Determined to avoid further shortages, Mr. Khalid resolved to stockpile his most critically needed materials. That filled his warehouse to capacity — a new challenge to navigate.
The Russia-Ukraine War and the Global Economy
Before the pandemic, his warehouse held a week’s supply of plastic chips, or about one million pounds. In recent months, he has kept two and three times that volume, piling giant sacks of plastic chips as high as the local fire code allows — 20 feet.
With prices for cardboard boxes rising, the plant has stockpiled those, too.
Managing more inventory in the confines of an already cramped warehouse is a constant logistical challenge that involves moving one thing out of the way to make room for another — a Rubik’s cube that is never fully solved.
The factory sometimes stashes materials outside in the parking lot, a measure afforded by the arid local climate. Mr. Khalid is considering parking storage trailers out on the pavement.
All of this extra activity has required more people. The plant has boosted its work force by one-third to 160, all the while fending off incursions from surrounding warehouses like Amazon’s, which has proffered signing bonuses to attract workers.
Mr. Khalid has responded by boosting hourly pay from $16 to $18 for those who meet targets like showing up on time and avoiding mishaps.
Late last year, one of the plant’s primary machines failed, requiring the purchase of a new part.

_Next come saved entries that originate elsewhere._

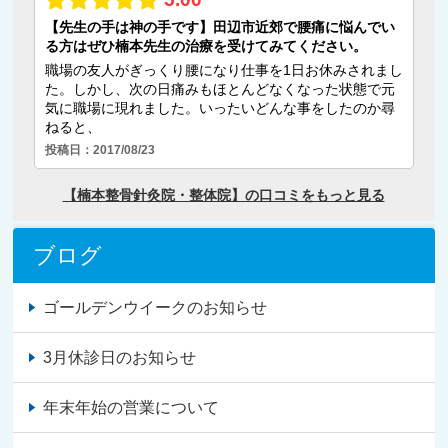
ブログ
ゴールデンウイークのお知らせ
3月休診日のお知らせ
年末年始の営業について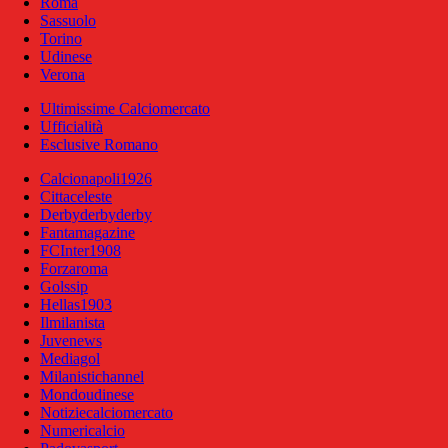
Roma
Sassuolo
Torino
Udinese
Verona
Ultimissime Calciomercato
Ufficialità
Esclusive Romano
Calcionapoli1926
Cittaceleste
Derbyderbyderby
Fantamagazine
FCInter1908
Forzaroma
Golssip
Hellas1903
Ilmilanista
Juvenews
Mediagol
Milanistichannel
Mondoudinese
Notiziecalciomercato
Numericalcio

It arrived by airfreight from Germany, landing in San Francisco only two days after Mr. Khalid placed the order. But another 20 days passed before the part completed its 430-mile journey to Riverside in the back of a truck.
“The trucking company said, ‘We’re working on it, we’re working on it’” Mr. Khalid recalled.

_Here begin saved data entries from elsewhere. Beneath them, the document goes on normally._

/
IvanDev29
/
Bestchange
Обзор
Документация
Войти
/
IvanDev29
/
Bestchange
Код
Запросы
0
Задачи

These ceaseless brushes with volatility have injected uncertainty into every part of his operation.
Mr. Khalid used to approach ordering supplies the way households manage their stocks of milk or bread — no drama involved. Now, he obsessively calls his suppliers every few days while insisting on speaking to their top managers. He knows the names of their children, their vacation plans, their favorite sports teams.
“You’ve got to be on top of it,” he said. “You’ve got to build that relationship.”

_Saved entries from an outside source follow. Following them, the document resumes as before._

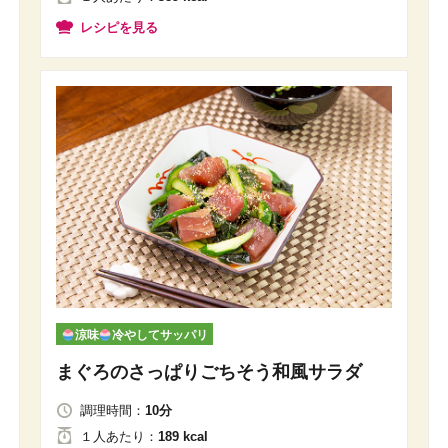
レシピを見る
涼味
冷やしてサッパリ
まぐろのさっぱりごちそう和風サラダ
調理時間：
10分
１人
あたり
：
189 kcal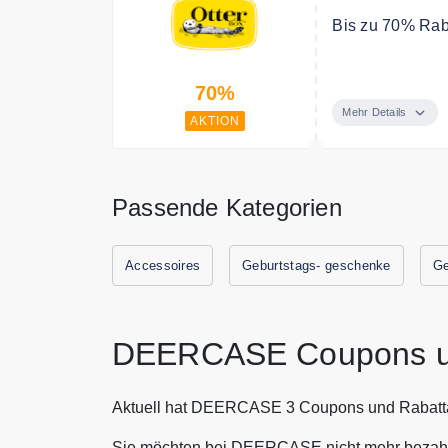
Bis zu 70% Rab
Schlussverkauf 
70%
Mehr Details
AKTION
Passende Kategorien
Accessoires
Geburtstags- geschenke
Ge
DEERCASE Coupons u
Aktuell hat DEERCASE 3 Coupons und Rabatta
Sie möchten bei DEERCASE nicht mehr bezahle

This was the backdrop as Mr. Putin unleashed his military assault on Ukraine, generating a humanitarian catastrophe, reshaping geopolitical alignments and adding strain to an already crisis-wracked global supply chain.
When Mr. Khalid heard of Mr. Biden’s decision to ban Russian oil shipments, he grasped the imperative, but he also fretted over the consequences for his business.
His factory is protected for now by his abundant supply of plastic chips — enough to last through June. But after that, he will again be exposed to the turmoil in the supply chain.
“I don’t see it getting any better,” he said.